百人一首は、学問的な知識ではなく、正月の遊戯として家庭内に広く浸透してきた。そして昔は、どこの家庭でも松の内の夜は、カルタ取りを愉しんだ。
競技には、「一対一」や「源平」といって二人が一組になって対戦する方法や「坊主めくり」など単純なものもある。
幼い頃は、句の意味も全く解らないが、それでも自分の得意な、あるいは知っている数枚の札のみを取るためその歌が詠まれるまで辛抱強く待った。そのうちに知っている札も徐々に増え、取れる札も多くなっていくのが、また楽しい思い出でもあった。
高校時代、古文で多くの和歌を習い多くの和歌を知ったが、何時まで経っても覚えているのは、やはり百人一首であった。
してみると、百人一首ほど、我々日本人に愛され、詠まれ、受け継がれてきた文学も珍しいのではないだろうか。
そしてカルタ取りをすることによって、友情が芽生えたり、時には二人の愛が育まれることもあった。あるいは日常の会話もないご近所の人たちと親しくなれたりもした。

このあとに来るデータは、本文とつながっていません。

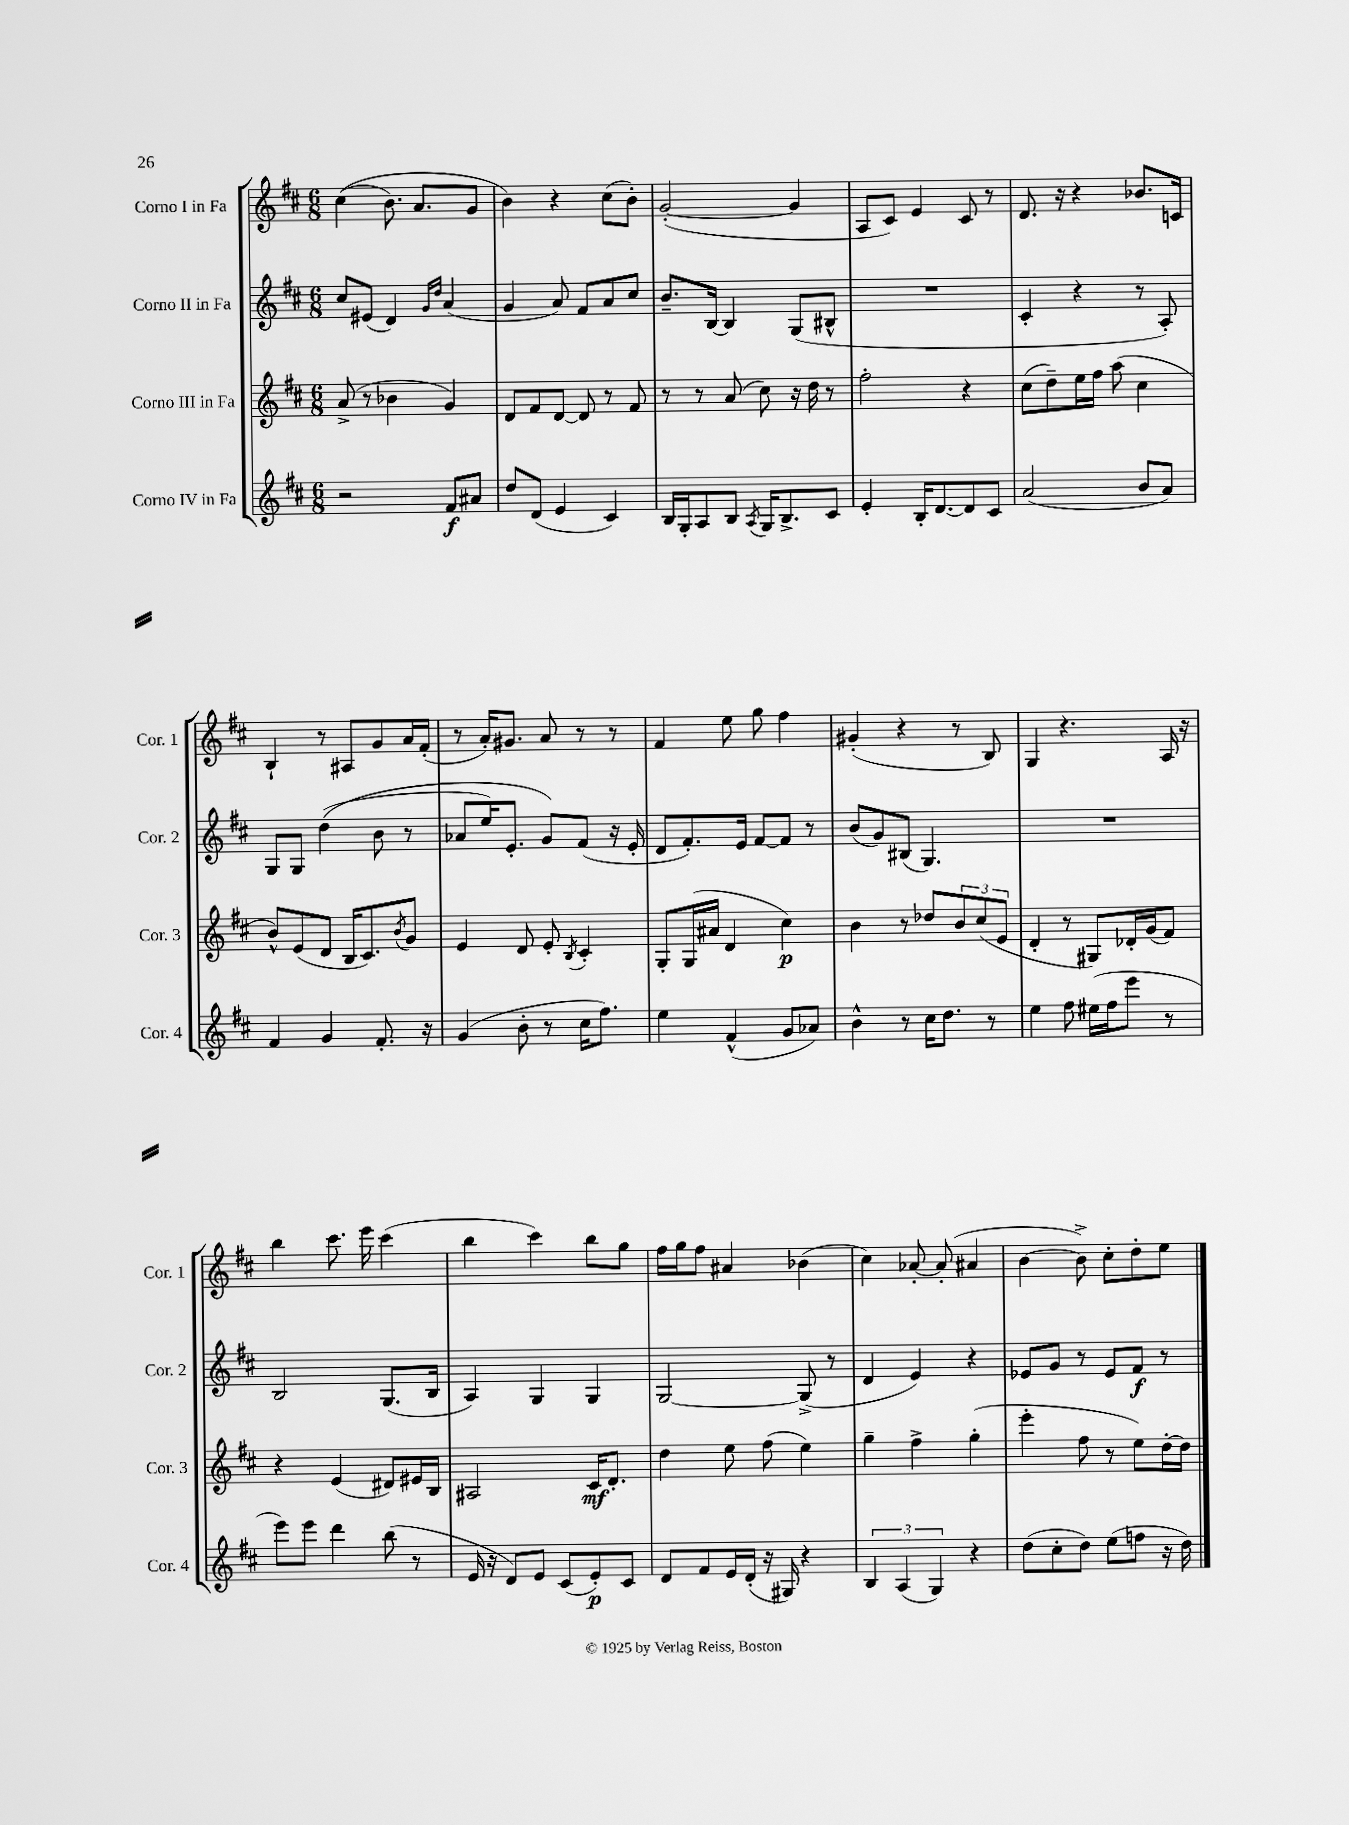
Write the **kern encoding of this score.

**kern	**dynam	**kern	**dynam	**kern	**dynam	**kern
*part4	*part4	*part3	*part3	*part2	*part2	*part1
*staff4	*staff4	*staff3	*staff3	*staff2	*staff2	*staff1
*I"Corno IV in Fa	*	*I"Corno III in Fa	*	*I"Corno II in Fa	*	*I"Corno I in Fa
*I'Cor. 4	*	*I'Cor. 3	*	*I'Cor. 2	*	*I'Cor. 1
*clefG2	*	*clefG2	*	*clefG2	*	*clefG2
*k[f#c#]	*	*k[f#c#]	*	*k[f#c#]	*	*k[f#c#]
*M6/8	*	*M6/8	*	*M6/8	*	*M6/8
=1	=1	=1	=1	=1	=1	=1
2r	.	(8a^/	.	8cc#/L	.	((4cc#\
.	.	8r	.	(8e#X/J	.	.
.	.	4b-X\	.	4d/)	.	8.b\)
.	.	.	.	.	.	8.a/L
.	.	.	.	16qqg/LL	.	.
.	.	.	.	16qqdd/JJ	.	.
8f#/L	f	4g/)	.	(4a/	.	.
8a#X/J	.	.	.	.	.	8g/J
=2	=2	=2	=2	=2	=2	=2
8dd/L	.	8d/L	.	4g/	.	4b\)
(8d/J	.	8f#/	.	.	.	.
4e/	.	[8d/J	.	8a/)	.	4r
.	.	8d/]	.	8f#/L	.	.
4c#/)	.	8r	.	8a/	.	(8cc#\L
.	.	8f#/	.	8cc#/J	.	8b'\J)
=3	=3	=3	=3	=3	=3	=3
16B/LL	.	8r	.	8.b~/L	.	([2g'/
16G'/J	.	.	.	.	.	.
8A/	.	8r	.	.	.	.
.	.	.	.	[16B/Jk	.	.
8B/J	.	(8a/	.	4B/]	.	.
8qA/	.	.	.	.	.	.
16G/KL	.	8cc#\)	.	.	.	.
8.B^/	.	.	.	.	.	.
.	.	16r	.	(8G/L	.	4g/]
.	.	16dd\	.	.	.	.
8c#/J	.	8r	.	8B#X^^/J	.	.
=4	=4	=4	=4	=4	=4	=4
4e'/	.	2ff#'\	.	2.r	.	8A/L
.	.	.	.	.	.	8c#/J)
16B'/KL	.	.	.	.	.	4e/
[8.d/	.	.	.	.	.	.
8d/]	.	4r	.	.	.	8c#/
8c#/J	.	.	.	.	.	8r
=5	=5	=5	=5	=5	=5	=5
(2a/	.	(8cc#\L	.	4c#'/	.	8.d/
.	.	8dd~\)	.	.	.	.
.	.	.	.	.	.	16r
.	.	16ee\L	.	4r	.	4r
.	.	16ff#\JJ	.	.	.	.
.	.	(8aa\	.	.	.	.
8b/L	.	4cc#\	.	8r	.	8.b-X/L
8a/J)	.	.	.	8A'/)	.	.
.	.	.	.	.	.	16cn/Jk
!!LO:LB:g=z
=6	=6	=6	=6	=6	=6	=6
4f#/	.	8b^^/L)	.	8G/L	.	4B`/
.	.	(8e/	.	8G/J	.	.
4g/	.	8d/J	.	((4dd\	.	8r
.	.	16B/KL	.	.	.	8A#X/L
.	.	8.c#/)	.	.	.	.
8.f#'/	.	.	.	8b\	.	8g/
.	.	8qb/	.	.	.	.
.	.	8g/J	.	8r	.	16a/L
16r	.	.	.	.	.	(16f#'/JJ
=7	=7	=7	=7	=7	=7	=7
(4g/	.	4e/	.	8a-X/L	.	8r
.	.	.	.	16ee/K)	.	16a'/KL)
.	.	.	.	8.e'/J	.	8.g#X/J
8b'\	.	8d/	.	.	.	.
8r	.	8e'/	.	8g/L)	.	8a/
.	.	8qB/	.	.	.	.
16cc#\KL	.	4c#'/	.	(8f#/J	.	8r
8.ff#\J)	.	.	.	.	.	.
.	.	.	.	16r	.	8r
.	.	.	.	16e'/	.	.
=8	=8	=8	=8	=8	=8	=8
4ee\	.	8G'/L	.	8d/L	.	4f#/
.	.	(16G/L	.	8.f#'/)	.	.
.	.	16a#X/JJ	.	.	.	.
(4f#^^/	.	4d/	.	.	.	8ee\
.	.	.	.	16e/Jk	.	.
.	.	.	.	[8f#/L	.	8gg\
8g/L	.	4cc#\)	p	8f#/J]	.	4ff#\
8a-X/J)	.	.	.	8r	.	.
=9	=9	=9	=9	=9	=9	=9
4b^^\	.	4b\	.	(8b/L	.	(4g#X'/
.	.	.	.	8g/)	.	.
8r	.	8r	.	(8B#X/J	.	4r
16cc#\KL	.	8dd-X/L	.	4.G/)	.	.
8.dd\J	.	.	.	.	.	.
.	.	12b/	.	.	.	8r
.	.	(12cc#/	.	.	.	.
8r	.	.	.	.	.	8B/)
.	.	12e/J	.	.	.	.
=10	=10	=10	=10	=10	=10	=10
4ee\	.	4d'/	.	2.r	.	4G/
8ff#\	.	8r	.	.	.	4.r
(16ee#X\LL	.	8G#X/L)	.	.	.	.
16ff#\J	.	.	.	.	.	.
8eee\J	.	16d-X'/L	.	.	.	.
.	.	(16g/J	.	.	.	.
8r	.	8f#/J)	.	.	.	16A/
.	.	.	.	.	.	16r
!!LO:LB:g=z
=11	=11	=11	=11	=11	=11	=11
8eee\L)	.	4r	.	2B/	.	4bb\
8eee\J	.	.	.	.	.	.
4ddd\	.	(4e/	.	.	.	8.ccc#\
.	.	.	.	.	.	16eee\
(8bb\	.	8d#X/L)	.	(8.G/L	.	(4ccc#\
8r	.	16e#X/L	.	.	.	.
.	.	16B/JJ	.	16B/Jk	.	.
=12	=12	=12	=12	=12	=12	=12
16e/	.	2A#X/	.	4A/)	.	4bb\
16r	.	.	.	.	.	.
8d/L)	.	.	.	.	.	.
8e/J	.	.	.	4G/	.	4ccc#\)
(8c#/L	.	.	.	.	.	.
8e'/)	p	16c#/KL	mf	4G/	.	8bb\L
.	.	8.d'/J	.	.	.	.
8c#/J	.	.	.	.	.	8gg\J
=13	=13	=13	=13	=13	=13	=13
8d/L	.	4dd\	.	[2G/	.	16ff#\LL
.	.	.	.	.	.	16gg\J
8f#/	.	.	.	.	.	8ff#\J
16e/L	.	8ee\	.	.	.	4a#X/
(16d'/JJ	.	.	.	.	.	.
16r	.	(8ff#\	.	.	.	.
16G#X/)	.	.	.	.	.	.
4r	.	4ee\)	.	(8G^/]	.	(4b-X\
.	.	.	.	8r	.	.
=14	=14	=14	=14	=14	=14	=14
6B/	.	4gg~\	.	4d/	.	4cc#\)
(6A/	.	.	.	.	.	.
.	.	4ff#^\	.	4e/)	.	[8a-X'/
6G/)	.	.	.	.	.	.
.	.	.	.	.	.	(8a-'/]
4r	.	(4gg'\	.	4r	.	4a#X/
=15	=15	=15	=15	=15	=15	=15
(8dd\L	.	4eee'\	.	8e-X/L	.	[4b\
8cc#'\	.	.	.	8g/J	.	.
8dd\J)	.	8ff#\	.	8r	.	8b^\])
(8ee\L	.	8r	.	8e-/L	.	8cc#'\L
8ffn\J	.	8ee\L)	.	8f#/J	f	8dd'\
16r	.	[16dd'\L	.	8r	.	8ee\J
16dd\)	.	16dd\JJ]	.	.	.	.
==	==	==	==	==	==	==
*-	*-	*-	*-	*-	*-	*-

そのため、正月の遊戯として、百人一首ほど、人々に親しまれ、また親しんできた遊戯もないのではなかろうか。
百人一首は、京都の西・嵯峨の地の小倉山荘(おぐらさんそう)において、藤原定家(ふじわら ていか)によって撰ばれたと伝えられている。
歌カルタは、平安時代の貴族たちが楽しんだ「貝合わせ(かいあわせ)」や「貝覆い(かいおおい)」にその起源があり、それが「歌貝(うたがい)」に発展していったと言われている。
なお「貝合わせ」も「貝覆い」も同じもののようであるが・・・。
多くの貝殻の中から貝そのものが一致するものを選ぶ、あるいは貝の内側に絵や和歌が描かれ、絵が一致するものや和歌の上の句と下の句が合うものを選ぶようになっていった。これが歌貝で、百人一首の始まりの姿であり、素材も貝から板へ、そして紙へと変わっていったようである。
百人一首では、詠み手が「上の句」を読み、「下の句」を数人の取り手が取る。詠まれているのは、古の名歌である。
欧米で、あるいは諸外国で名歌をカルタ形式にして遊ぶ遊戯など、あるだろうか。
バイロン、ハイネの詩がカルタになっているであろうか。漢詩がカルタになっているであろうか。
いやいや、それよりもこれだけ多くの人たちが歌を詠んできた国があるだろうか。
このような形式のカルタなど、どの国にもない。
その意味では、百人一首は、名歌、競技方法、開催回数の多さなど独創的で、しかも正月ごとに数百年もの間、毎年繰り返し開催されてきた家庭の室内遊戯(遊戯カルタ)であり、競技として行われるスポーツ(競技カルタ)でもある。